Re: Junoon Documentary on BBC2 'Its My Country too'
This World: My Country Too(w/t)
15th March 2005
BBC 2 21:00
The events of September 11 left many asking how such atrocities could be perpetrated in the name of religion: specifically, the religion of Islam. As U.S. opinion polls reflected a collective sense of mistrust toward a religion few Americans know much about, the State Department was rounding up Muslim immigrants as if they all shared a collective responsibility for the destruction of the WTC and the loss of 3000 lives.

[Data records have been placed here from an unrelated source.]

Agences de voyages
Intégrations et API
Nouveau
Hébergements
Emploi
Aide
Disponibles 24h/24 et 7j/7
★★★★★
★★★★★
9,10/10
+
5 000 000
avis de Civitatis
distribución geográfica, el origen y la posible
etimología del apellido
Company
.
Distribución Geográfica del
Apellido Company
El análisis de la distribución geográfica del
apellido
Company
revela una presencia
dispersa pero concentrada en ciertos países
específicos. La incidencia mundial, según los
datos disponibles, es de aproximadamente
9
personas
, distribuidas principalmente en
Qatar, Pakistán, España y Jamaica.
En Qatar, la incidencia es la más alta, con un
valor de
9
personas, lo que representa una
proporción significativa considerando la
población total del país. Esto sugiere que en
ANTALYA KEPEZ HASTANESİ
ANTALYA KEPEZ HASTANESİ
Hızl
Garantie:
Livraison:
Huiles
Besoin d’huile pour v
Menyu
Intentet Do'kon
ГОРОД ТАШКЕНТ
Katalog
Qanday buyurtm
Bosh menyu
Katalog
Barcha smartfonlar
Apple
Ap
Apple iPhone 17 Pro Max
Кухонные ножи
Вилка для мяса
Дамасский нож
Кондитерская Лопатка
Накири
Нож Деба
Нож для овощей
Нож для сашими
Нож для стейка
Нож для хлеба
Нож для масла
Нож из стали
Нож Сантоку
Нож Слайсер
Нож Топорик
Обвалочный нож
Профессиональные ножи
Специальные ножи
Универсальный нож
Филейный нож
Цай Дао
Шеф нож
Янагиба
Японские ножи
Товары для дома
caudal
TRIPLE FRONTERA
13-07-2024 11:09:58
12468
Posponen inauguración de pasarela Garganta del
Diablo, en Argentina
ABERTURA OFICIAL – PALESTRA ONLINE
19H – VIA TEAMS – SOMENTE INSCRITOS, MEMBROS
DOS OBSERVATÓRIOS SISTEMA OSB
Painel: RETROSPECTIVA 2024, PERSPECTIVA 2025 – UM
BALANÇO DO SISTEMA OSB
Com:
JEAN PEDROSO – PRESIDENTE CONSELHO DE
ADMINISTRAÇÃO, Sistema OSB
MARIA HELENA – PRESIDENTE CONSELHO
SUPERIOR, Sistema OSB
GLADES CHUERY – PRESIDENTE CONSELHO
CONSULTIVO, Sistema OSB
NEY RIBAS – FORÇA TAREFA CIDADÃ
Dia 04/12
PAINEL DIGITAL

Following the success of 'The RockStar & the Mullahs', a film in which musician Salman Ahmad challenged the Islamic authorities in his native Pakistan on their attitudes to music, now comes a different journey: on the road across the USA in the run up to the presidential elections. From New York via Virginia and Detroit to Denver, Colorado, Ahmad challenges the idea of being a Muslim in America. For the first time an assembled cast of ordinary people from different origins describe their struggle to be accepted first and foremost as proud Americans who happen to have a particular faith - Islam.
Among the people he meets are New York cabbie of Pakistani origin Syed Shah, who recognizes Salman immediately, comedian Azhar Usman who performs his 'Allah Made Me Funny' show in Chicago and lawyer Shareef Akeel, who specialises in discrimination and false arrest cases against Muslims and is now bringing a class action against the American contractors employed by the American Army at the Abu Ghraib prison on behalf of the Iraqi prisoners.
On his journey through America in the weeks before the presidential elections, Ahmad meets Palestinian Dr Abdelhaleem Al-Ashgar who has been under house arrest and electronically tagged for over a year for refusing to testify against his fellow Palestinians in front of a grand jury, Mrs Talat Hamdani, a teacher from Queens, whose son died on 9/11 and has become a political activist since, and the parents of Capt Humayun Khan's, a US army soldier killed in Iraq.
Others, like Mrs Seeme Hasan and her son Ali, have a somewhat different view: they are busy campaigning as 'Muslims for Bush'. Her family is one of the biggest donors to the Bush campaign; she is convinced that Bush is good for Muslims.
Salman Ahmad finds an intelligent, dignified and patriotic people who after 9/11 have inched closer to Islam yet are still very loyal to their American cultural roots. In fact it's within an American cultural context that they are developing a modern-Muslim identity. It's a rare silver lining to the turmoil that 9/11 has brought to the Muslim world and American Muslims.